Start of DATA SHOWN
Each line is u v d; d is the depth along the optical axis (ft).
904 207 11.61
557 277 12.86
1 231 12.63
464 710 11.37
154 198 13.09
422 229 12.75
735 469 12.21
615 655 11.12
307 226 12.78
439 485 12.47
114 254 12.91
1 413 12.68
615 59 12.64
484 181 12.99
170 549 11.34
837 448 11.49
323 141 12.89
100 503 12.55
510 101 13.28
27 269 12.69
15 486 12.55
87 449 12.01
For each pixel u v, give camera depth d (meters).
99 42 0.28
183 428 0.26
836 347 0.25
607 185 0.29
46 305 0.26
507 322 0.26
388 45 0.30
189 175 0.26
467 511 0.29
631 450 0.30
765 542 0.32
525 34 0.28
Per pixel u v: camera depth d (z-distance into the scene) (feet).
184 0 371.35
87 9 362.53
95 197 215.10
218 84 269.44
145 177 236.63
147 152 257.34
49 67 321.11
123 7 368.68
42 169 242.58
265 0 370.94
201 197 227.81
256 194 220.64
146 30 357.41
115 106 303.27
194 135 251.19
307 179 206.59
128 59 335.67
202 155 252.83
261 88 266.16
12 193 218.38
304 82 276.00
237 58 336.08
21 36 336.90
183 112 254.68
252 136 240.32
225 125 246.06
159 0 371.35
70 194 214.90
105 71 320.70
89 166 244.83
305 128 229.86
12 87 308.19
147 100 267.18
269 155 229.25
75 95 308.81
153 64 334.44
End of DATA SHOWN
INSTRUCTIONS TO FOLLOW >>
Respond with the exact lines running from the one that contains "202 155 252.83" through the last line of the data above, and no other lines.

RESPONSE TO THE TASK >>
202 155 252.83
261 88 266.16
12 193 218.38
304 82 276.00
237 58 336.08
21 36 336.90
183 112 254.68
252 136 240.32
225 125 246.06
159 0 371.35
70 194 214.90
105 71 320.70
89 166 244.83
305 128 229.86
12 87 308.19
147 100 267.18
269 155 229.25
75 95 308.81
153 64 334.44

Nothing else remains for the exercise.